Vivió 50 años del América

Las Águilas del América es uno de los elencos más importantes de México y del continente americano. Con 100 años de existencia, 50 fueron vividos junto a la voz oficial del recinto. Éste tiene una opinión tomada sobre el conjunto americanista más glorioso: “El América de Leo Beenhakker, con los jugadores africanos Biyik y Kalusha, ha sido el más espectacular“.

Su trabajo

Mientras los futbolistas se preparan para saltar al campo de juego y se visten en los vestuarios, Melquiades es el encargado de recitar las alineaciones de los dos equipos. Es quien tiene la capacidad de convertir un ambiente familiar en el cual se está degustando alguna bebida o comida en un recinto donde las masas se enloquecen y calientan la previa del partido.

La diferencia con otros estadios

La voz oficial del recinto marcó la gran disparidad que hay entre relatar en ese lugar que en otro establecimiento: “Es el más grande e importante de México. Requiere una voz discreta y elegante, y no los gritos que se dan en otros estadios“. En el concepto también marcó la diferencia entre la generación pasada de relatores y la futura.

Primera prueba en el Azteca

Para su inauguración en 1966, el millonario dueño de la institución buscaba a un individuo para hacerse cargo del sonido del estadio. Así fue que Azcárraga pidió que le mandaran “al pintor” como lo conocían en la radio. “Fui a hacer una prueba y nunca me imaginé que 50 años después seguiría ahí” afirmó.

Sello distintivo

Un hecho que lo vuelve singular al locutor es su forma de anunciar un gol. Al momento de producirse la anotación, siempre utiliza la misma construcción verbal: Gol anotado por…“. Con 88 años de edad, el amante del fútbol puede estar seguro que le ha dado mucho al fútbol a nivel mexicano y que su voz es singularmente recordada.

El día que llegará su retiro

Los 50 años que ha oficializado como voz del legendario estadio pesan en sus espaldas al igual que la entrada edad que tiene y que inevitablemente hará que deje de trabajar en un período corto. Aunque él dejó en claro su parecer: “Si la gente cree que gritar es lo mejor en lugar de tonos más solemnes, entonces pensaré que es hora de dejar el micrófono“.

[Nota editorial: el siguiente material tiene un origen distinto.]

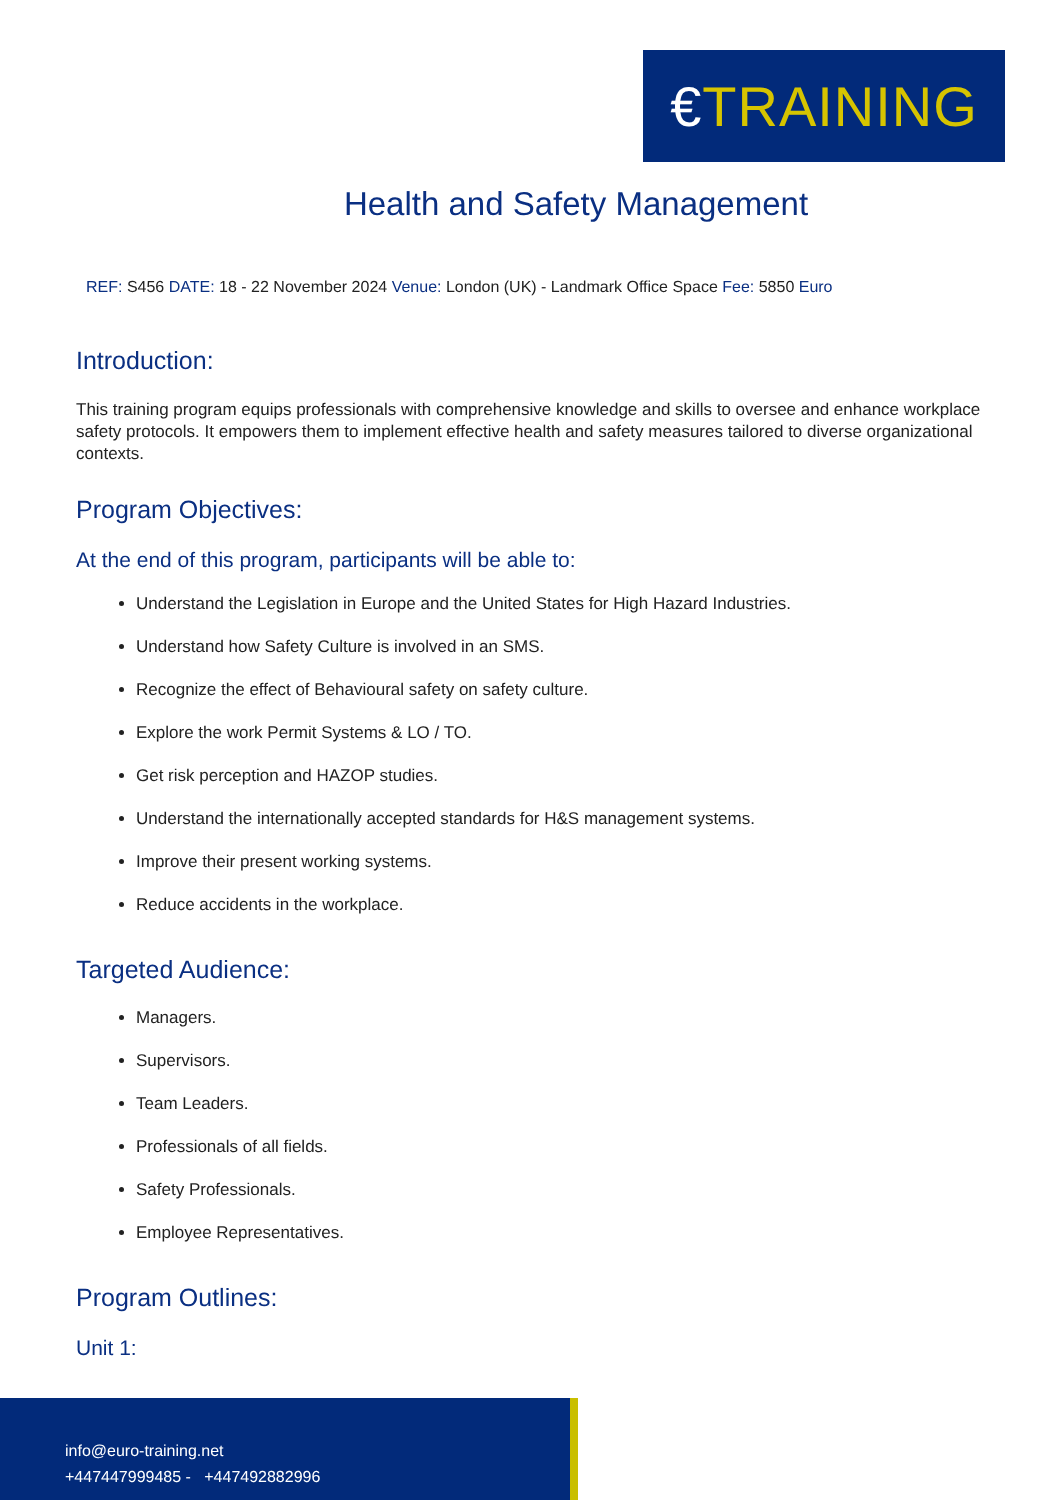€ TRAINING
Health and Safety Management
REF: S456 DATE: 18 - 22 November 2024 Venue: London (UK) - Landmark Office Space Fee: 5850 Euro
Introduction:
This training program equips professionals with comprehensive knowledge and skills to oversee and enhance workplace safety protocols. It empowers them to implement effective health and safety measures tailored to diverse organizational contexts.
Program Objectives:
At the end of this program, participants will be able to:
Understand the Legislation in Europe and the United States for High Hazard Industries.
Understand how Safety Culture is involved in an SMS.
Recognize the effect of Behavioural safety on safety culture.
Explore the work Permit Systems & LO / TO.
Get risk perception and HAZOP studies.
Understand the internationally accepted standards for H&S management systems.
Improve their present working systems.
Reduce accidents in the workplace.
Targeted Audience:
Managers.
Supervisors.
Team Leaders.
Professionals of all fields.
Safety Professionals.
Employee Representatives.
Program Outlines:
Unit 1:
info@euro-training.net
+447447999485 - +447492882996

La curiosidad cambió su profesión

Desde joven, el protagonista se decidió por la pintura y la electrónica. Nacido en Tepic, en el estado de Nayarit, era tan fanático de la electrónica que de curioso decidió visitar una emisora de radio en su ciudad. “Quería ver si me dejaban entrar para ver cómo funcionaba el sistema de transmisión” relató Melquiades quien después de ver el funcionamiento de la radio, se decidió por la comunicación.

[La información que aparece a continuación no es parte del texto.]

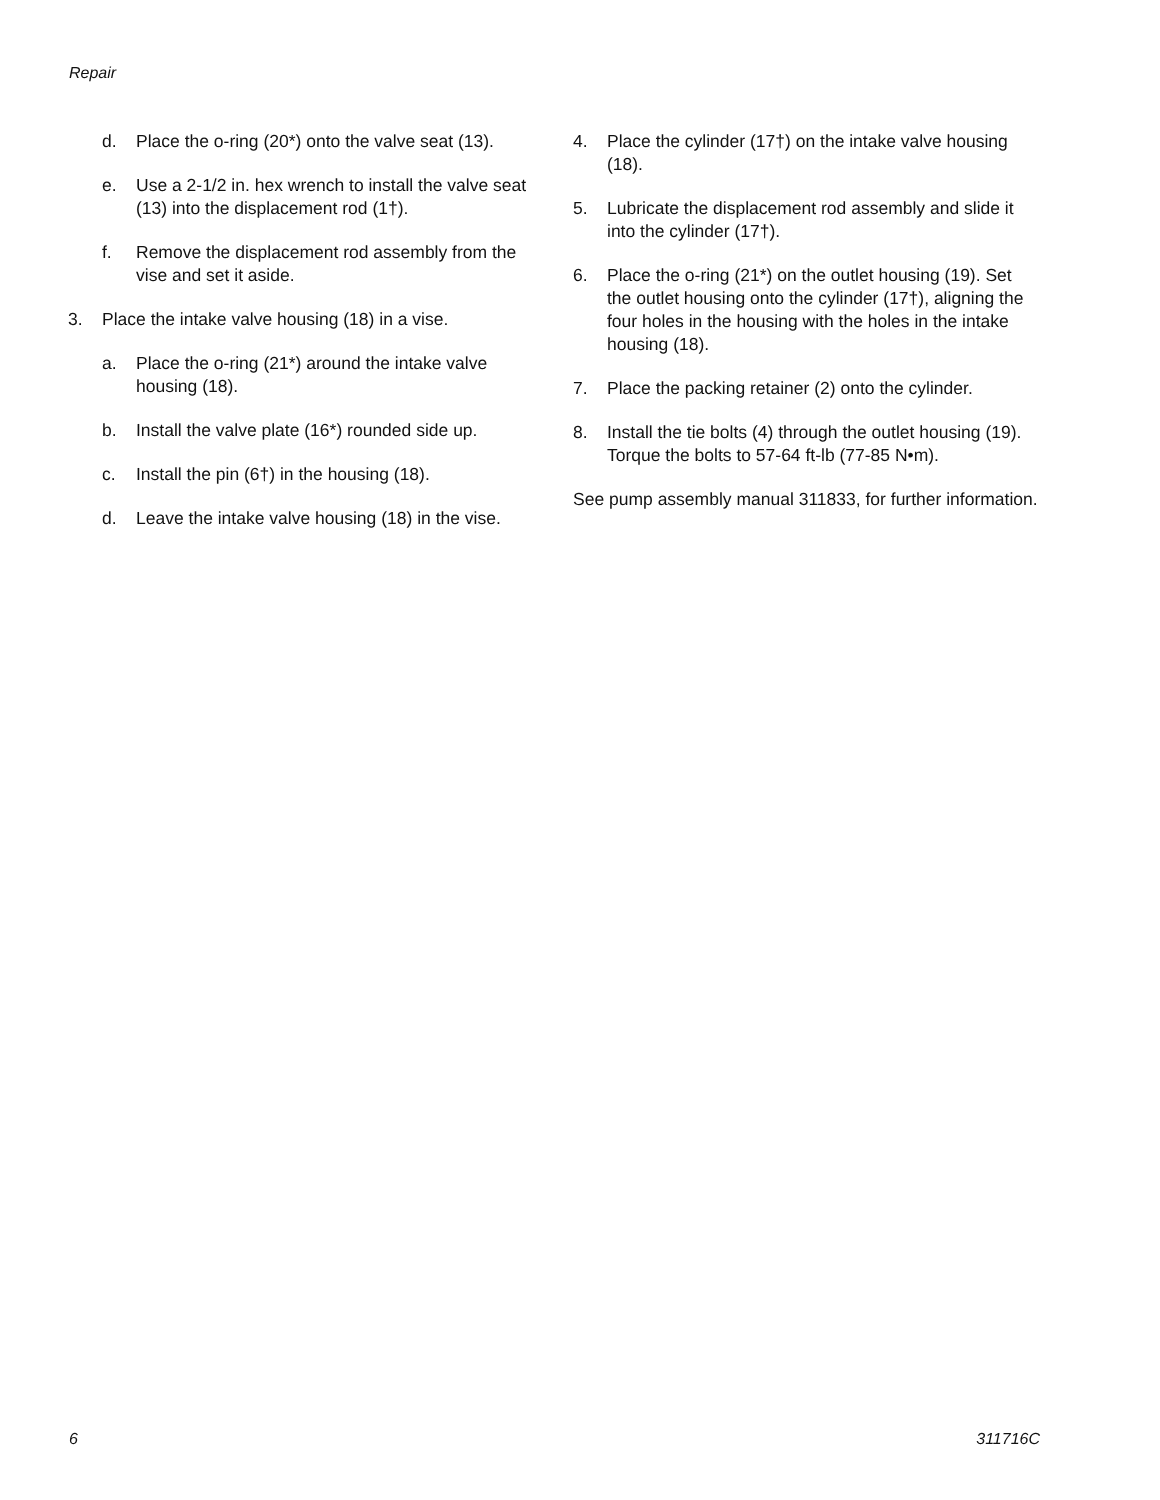Repair
d. Place the o-ring (20*) onto the valve seat (13).
e. Use a 2-1/2 in. hex wrench to install the valve seat (13) into the displacement rod (1†).
f. Remove the displacement rod assembly from the vise and set it aside.
3. Place the intake valve housing (18) in a vise.
a. Place the o-ring (21*) around the intake valve housing (18).
b. Install the valve plate (16*) rounded side up.
c. Install the pin (6†) in the housing (18).
d. Leave the intake valve housing (18) in the vise.
4. Place the cylinder (17†) on the intake valve housing (18).
5. Lubricate the displacement rod assembly and slide it into the cylinder (17†).
6. Place the o-ring (21*) on the outlet housing (19). Set the outlet housing onto the cylinder (17†), aligning the four holes in the housing with the holes in the intake housing (18).
7. Place the packing retainer (2) onto the cylinder.
8. Install the tie bolts (4) through the outlet housing (19). Torque the bolts to 57-64 ft-lb (77-85 N•m).
See pump assembly manual 311833, for further information.
6 311716C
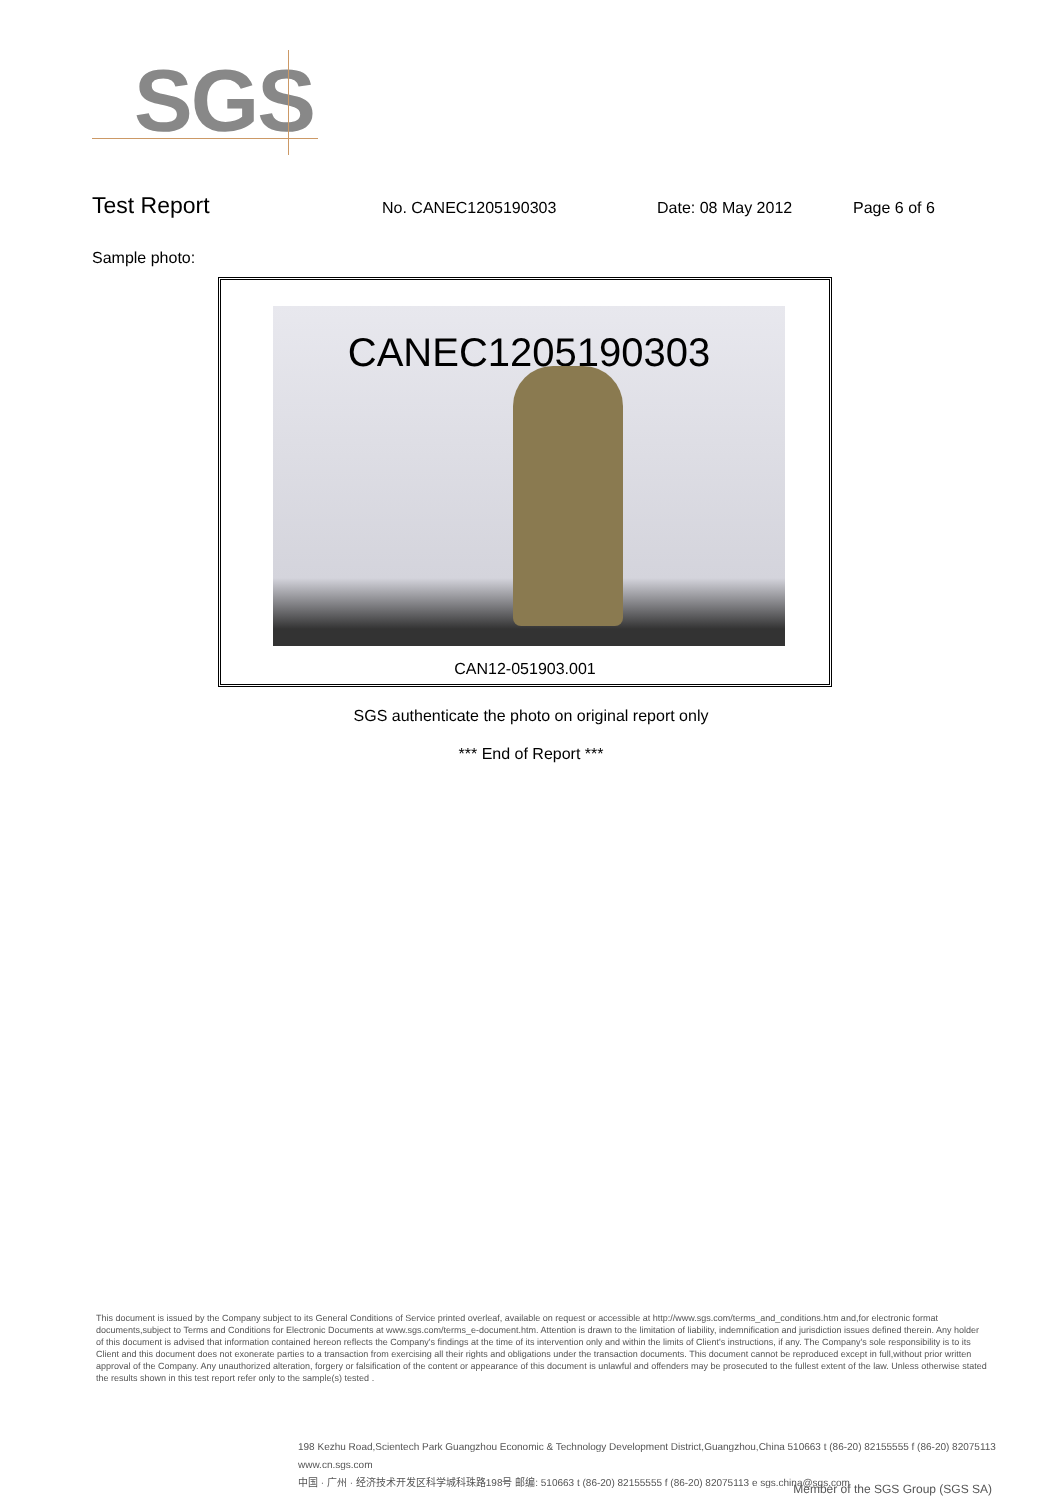SGS
Test Report
No. CANEC1205190303 Date: 08 May 2012 Page 6 of 6
Sample photo:
CANEC1205190303
CAN12-051903.001
SGS authenticate the photo on original report only
*** End of Report ***
This document is issued by the Company subject to its General Conditions of Service printed overleaf, available on request or accessible at http://www.sgs.com/terms_and_conditions.htm and,for electronic format documents,subject to Terms and Conditions for Electronic Documents at www.sgs.com/terms_e-document.htm. Attention is drawn to the limitation of liability, indemnification and jurisdiction issues defined therein. Any holder of this document is advised that information contained hereon reflects the Company's findings at the time of its intervention only and within the limits of Client's instructions, if any. The Company's sole responsibility is to its Client and this document does not exonerate parties to a transaction from exercising all their rights and obligations under the transaction documents. This document cannot be reproduced except in full,without prior written approval of the Company. Any unauthorized alteration, forgery or falsification of the content or appearance of this document is unlawful and offenders may be prosecuted to the fullest extent of the law. Unless otherwise stated the results shown in this test report refer only to the sample(s) tested .
198 Kezhu Road,Scientech Park Guangzhou Economic & Technology Development District,Guangzhou,China 510663 t (86-20) 82155555 f (86-20) 82075113 www.cn.sgs.com
中国 · 广州 · 经济技术开发区科学城科珠路198号 邮编: 510663 t (86-20) 82155555 f (86-20) 82075113 e sgs.china@sgs.com
Member of the SGS Group (SGS SA)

Le dio voz al juego del centenario

El 8 de octubre de 2016 se jugó en el StubHub Center de Carson, un encuentro amistoso entre América y Pumas, y quien fue el invitado de honor para ponerle el audio al encuentro fue Melquiades. “Fue un honor y un gusto muy grande que me hayan invitado a ese juego del centenario del América” reveló.

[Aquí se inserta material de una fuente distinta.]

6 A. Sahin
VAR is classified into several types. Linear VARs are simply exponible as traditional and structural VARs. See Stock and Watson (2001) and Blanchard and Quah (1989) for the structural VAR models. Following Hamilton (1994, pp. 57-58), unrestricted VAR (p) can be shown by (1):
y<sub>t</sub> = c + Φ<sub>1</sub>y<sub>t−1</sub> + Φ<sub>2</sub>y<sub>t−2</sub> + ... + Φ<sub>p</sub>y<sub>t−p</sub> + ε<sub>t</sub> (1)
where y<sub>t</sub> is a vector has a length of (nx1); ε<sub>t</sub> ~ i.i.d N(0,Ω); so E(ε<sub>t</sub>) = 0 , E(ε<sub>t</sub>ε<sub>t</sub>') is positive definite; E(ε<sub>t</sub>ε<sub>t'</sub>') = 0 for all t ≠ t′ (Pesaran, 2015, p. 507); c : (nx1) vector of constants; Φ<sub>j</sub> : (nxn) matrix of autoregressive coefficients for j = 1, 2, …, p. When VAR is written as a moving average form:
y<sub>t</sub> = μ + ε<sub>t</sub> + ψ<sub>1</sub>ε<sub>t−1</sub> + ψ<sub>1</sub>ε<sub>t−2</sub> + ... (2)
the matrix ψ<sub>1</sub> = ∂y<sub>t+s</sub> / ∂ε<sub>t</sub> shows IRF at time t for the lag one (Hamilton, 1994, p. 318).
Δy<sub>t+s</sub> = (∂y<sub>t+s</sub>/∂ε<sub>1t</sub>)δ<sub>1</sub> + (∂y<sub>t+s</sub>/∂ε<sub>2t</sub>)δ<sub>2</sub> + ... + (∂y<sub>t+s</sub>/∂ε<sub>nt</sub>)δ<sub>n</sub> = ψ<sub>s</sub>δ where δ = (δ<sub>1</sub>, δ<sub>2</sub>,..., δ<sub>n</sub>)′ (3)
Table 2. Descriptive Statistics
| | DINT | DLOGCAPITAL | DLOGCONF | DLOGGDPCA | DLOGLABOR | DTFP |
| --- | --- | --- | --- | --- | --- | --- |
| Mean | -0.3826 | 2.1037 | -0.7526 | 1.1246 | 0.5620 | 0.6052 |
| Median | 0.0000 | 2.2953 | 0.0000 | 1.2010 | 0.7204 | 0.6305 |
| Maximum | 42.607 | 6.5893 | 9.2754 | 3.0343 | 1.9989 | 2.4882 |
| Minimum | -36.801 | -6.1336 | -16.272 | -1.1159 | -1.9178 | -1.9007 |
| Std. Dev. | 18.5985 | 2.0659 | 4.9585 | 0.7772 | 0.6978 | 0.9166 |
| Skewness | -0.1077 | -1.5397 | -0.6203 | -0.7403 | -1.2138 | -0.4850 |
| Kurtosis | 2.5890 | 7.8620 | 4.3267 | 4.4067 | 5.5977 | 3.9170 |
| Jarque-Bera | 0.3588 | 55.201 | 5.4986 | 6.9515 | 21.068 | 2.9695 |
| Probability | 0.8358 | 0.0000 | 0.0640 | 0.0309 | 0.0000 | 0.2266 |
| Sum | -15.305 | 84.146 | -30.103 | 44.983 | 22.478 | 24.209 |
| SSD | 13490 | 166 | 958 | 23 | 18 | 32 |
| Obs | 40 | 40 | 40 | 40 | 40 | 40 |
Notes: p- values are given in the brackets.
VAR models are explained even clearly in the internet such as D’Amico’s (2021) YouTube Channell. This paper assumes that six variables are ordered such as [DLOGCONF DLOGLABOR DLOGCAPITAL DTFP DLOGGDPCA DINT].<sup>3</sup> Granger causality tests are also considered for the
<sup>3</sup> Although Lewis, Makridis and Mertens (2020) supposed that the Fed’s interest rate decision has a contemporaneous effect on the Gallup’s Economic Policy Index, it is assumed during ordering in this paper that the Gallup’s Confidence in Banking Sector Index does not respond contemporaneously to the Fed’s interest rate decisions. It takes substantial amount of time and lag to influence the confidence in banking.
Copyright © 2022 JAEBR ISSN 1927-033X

¿Estaba destinado a trabajar de locutor?

Su comienzo en la profesión se dio por casualidad, al momento de esperar para ingresar a la emisora, alguien se le acercó y le preguntó si era la persona que estaba esperando para ser el locutor de la estación. A pesar de no ser aquella persona y el estar huérfano lo llevó a contestar afirmativamente. “Tenía 18 años de edad, necesitaba trabajar e hice la prueba para ver qué pasaba” confesó.

Junto a Pelé y Maradona

Como relator, es el único que ha tenido la posibilidad de ser el anunciador oficial en un estadio de dos finales de Copa del Mundo. En 1970 fue la voz del Azteca cuando Brasil le ganó 4 a 1 a Italia y presentó a Pelé. Y en 1986 hizo lo propio cuando Diego Maradona saltó al campo de juego y Argentina derrotó 3 a 2 a Alemania.Haber visto a Pelé y a Maradona ser campeones del mundo fue uno de los honores más grandes que me ha tocado ver” resaltó.

De Tepic a Guadalajara

Este singular personaje reconoció que como en ese entonces no existían escuelas de locución o algo similar, su única herramienta era el tono de su voz. Las modificaciones que hizo fueron de a poco y lo llevaron a formarse sobre la marcha. En un viaje de vacaciones a Ciudad de México, unos amigos lo invitaron a trabajar en estaciones de radio.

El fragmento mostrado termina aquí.